À la base de cette famine, il y a peut-être des aspects climatiques, c’est cependant la politique industrielle initiée par Mao qui vide les campagnes de ses paysans. À ce moment encore le sort réservé aux paysans était absolument misérable. C’est encore la corruption des autorités locales qui déclaraient des productions agricoles fictives qui aggrave la situation. La réforme technocratique de la production engendrée par cette baisse du nombre de paysans fait le reste puisque les résultats obtenus sont l’inverse des résultats escomptés : baisse ou stagnation de la production.

À la suite de cela Mao est mis à l’écart du pouvoir. Il reviendra en force avec la Révolution culturelle (1966-76).

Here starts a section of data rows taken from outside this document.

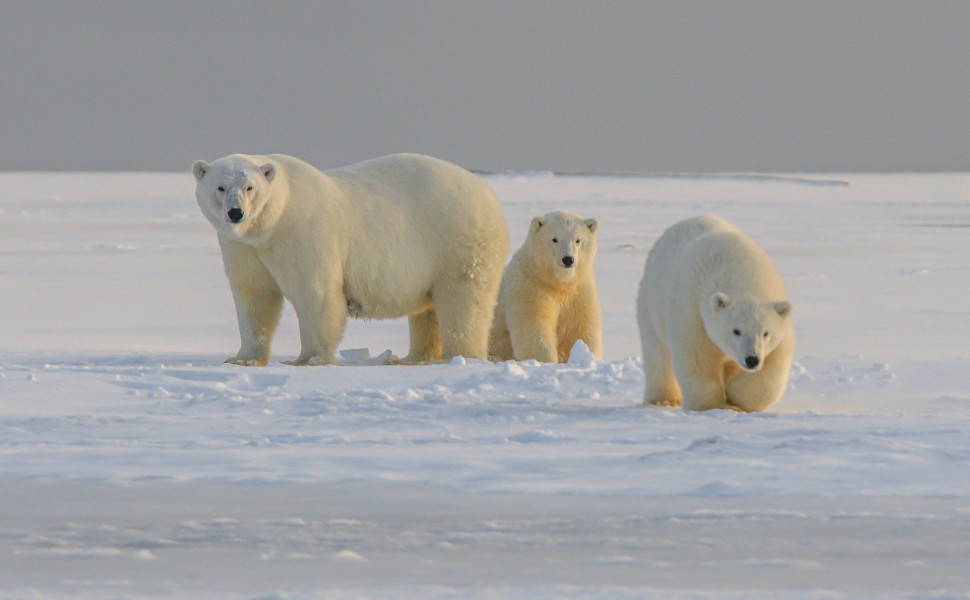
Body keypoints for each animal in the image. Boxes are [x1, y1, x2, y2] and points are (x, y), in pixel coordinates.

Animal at [189, 151, 506, 366]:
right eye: (220, 187)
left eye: (250, 187)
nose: (236, 213)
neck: (273, 224)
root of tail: (487, 193)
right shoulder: (243, 247)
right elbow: (254, 295)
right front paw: (243, 358)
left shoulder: (304, 231)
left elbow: (315, 292)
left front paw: (308, 359)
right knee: (427, 309)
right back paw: (411, 358)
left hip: (456, 240)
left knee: (462, 298)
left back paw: (456, 356)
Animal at [488, 210, 600, 360]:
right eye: (554, 239)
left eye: (578, 240)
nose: (568, 259)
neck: (557, 282)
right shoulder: (531, 287)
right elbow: (534, 328)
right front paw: (547, 360)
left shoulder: (579, 291)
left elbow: (581, 328)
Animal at [636, 216, 796, 412]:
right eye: (736, 330)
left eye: (766, 332)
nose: (752, 360)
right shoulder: (691, 309)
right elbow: (697, 356)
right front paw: (713, 405)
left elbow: (775, 362)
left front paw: (736, 396)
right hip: (651, 303)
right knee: (657, 353)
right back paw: (663, 400)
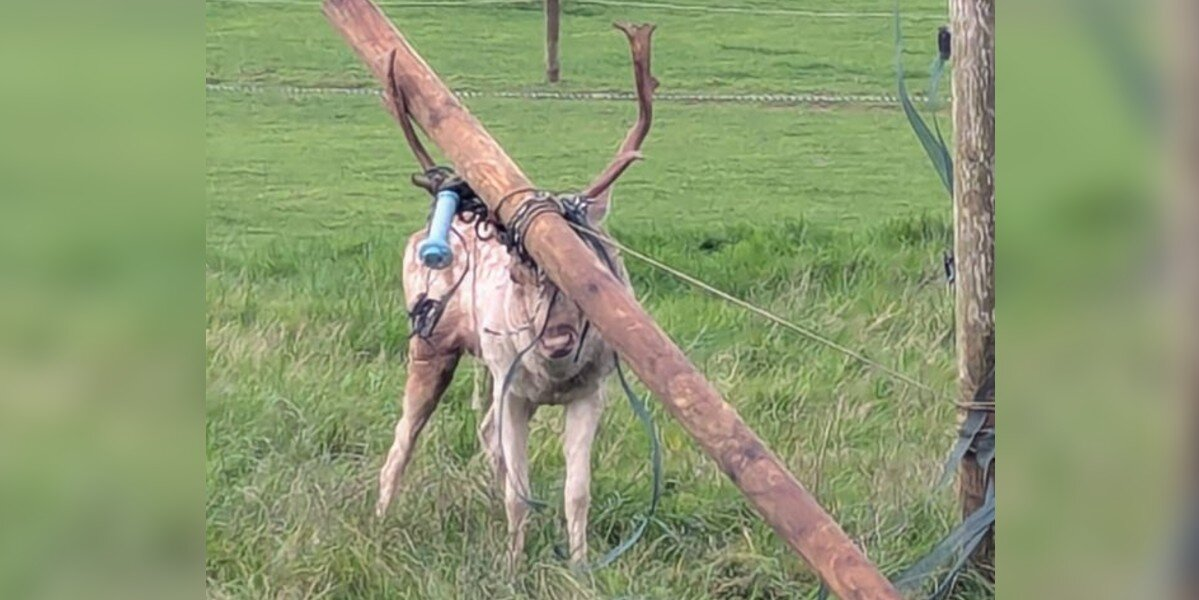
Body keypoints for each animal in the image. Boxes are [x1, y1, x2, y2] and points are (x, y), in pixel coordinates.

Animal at [373, 23, 657, 570]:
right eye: (519, 270)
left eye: (585, 266)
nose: (557, 340)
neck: (553, 378)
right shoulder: (515, 391)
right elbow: (519, 492)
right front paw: (511, 563)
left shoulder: (593, 392)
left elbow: (576, 490)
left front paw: (581, 564)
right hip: (431, 343)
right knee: (403, 439)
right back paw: (379, 518)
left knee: (485, 433)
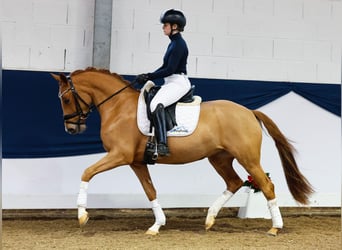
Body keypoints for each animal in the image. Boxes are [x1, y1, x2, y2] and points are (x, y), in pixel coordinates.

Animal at [51, 67, 312, 235]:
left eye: (66, 99)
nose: (71, 129)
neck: (119, 107)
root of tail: (249, 111)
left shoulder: (119, 155)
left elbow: (86, 172)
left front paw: (82, 216)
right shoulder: (137, 162)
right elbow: (150, 190)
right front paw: (157, 225)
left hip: (247, 158)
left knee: (266, 185)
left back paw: (275, 227)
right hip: (219, 158)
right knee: (235, 182)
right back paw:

C’est possiblement cette « Grande famine » qui a contraint la Chine à s’ouvrir aux marchés pour faire en sorte que cela ne se reproduise plus. Avant cela elle tirait l’essentiel de ses devises par la vente de ses excédents agricoles.

En 1973, l’homme politique et sinologue Français Alain Peyrefitte (ancien ministre du général de Gaulle) publiait un pavé intitulé : « Quand la Chine s’éveillera… le monde tremblera », dans lequel il évoquait : « La Chine d’aujourd’hui ne prend son sens que si on la met en perspective avec la Chine d’hier » ce qui correspond à l’analyse établie dans cette chronique par Pierre Fortin.

En 1973, cette thèse semblait hallucinante aux yeux des contemporains. Pourtant, c’est exactement ce qui s’est passé. Il est concevable que cette progression de la Chine va encore s’accentuer dès lors que personne ne peut réellement l’arrêter ou y mettre un frein.